WHAT IS EXPECTED: Copy the material below word for word, from the line with "COUNTY NEWSL" to the end, leaving the pictures out of your answer.

RECORDS PROVIDED:
######
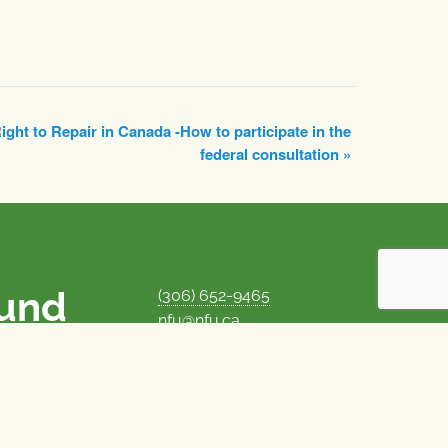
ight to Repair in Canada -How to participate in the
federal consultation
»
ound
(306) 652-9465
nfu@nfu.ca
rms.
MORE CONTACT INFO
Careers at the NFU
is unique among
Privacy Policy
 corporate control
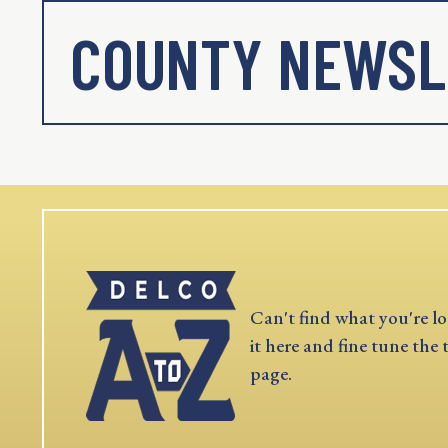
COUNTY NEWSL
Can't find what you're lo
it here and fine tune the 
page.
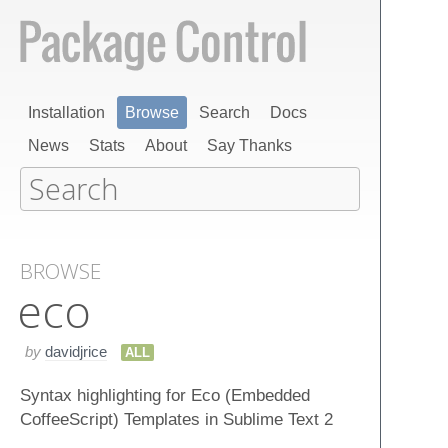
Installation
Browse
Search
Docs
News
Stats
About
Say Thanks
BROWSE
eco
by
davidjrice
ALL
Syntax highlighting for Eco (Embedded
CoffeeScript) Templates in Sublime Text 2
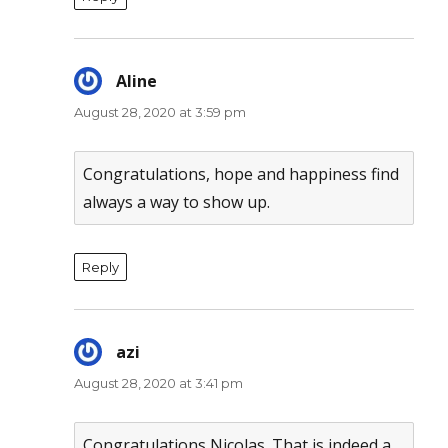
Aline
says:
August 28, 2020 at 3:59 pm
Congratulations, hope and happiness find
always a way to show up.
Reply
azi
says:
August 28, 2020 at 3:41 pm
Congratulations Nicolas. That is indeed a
######
RESPONSE BOX:
COUNTY NEWSL
Can't find what you're lo
it here and fine tune the 
page.
Installation
Browse
Search
Docs
News
Stats
About
Say Thanks
BROWSE
eco
by
davidjrice
ALL
Syntax highlighting for Eco (Embedded
CoffeeScript) Templates in Sublime Text 2
Aline
says:
August 28, 2020 at 3:59 pm
Congratulations, hope and happiness find
always a way to show up.
Reply
azi
says:
August 28, 2020 at 3:41 pm
Congratulations Nicolas. That is indeed a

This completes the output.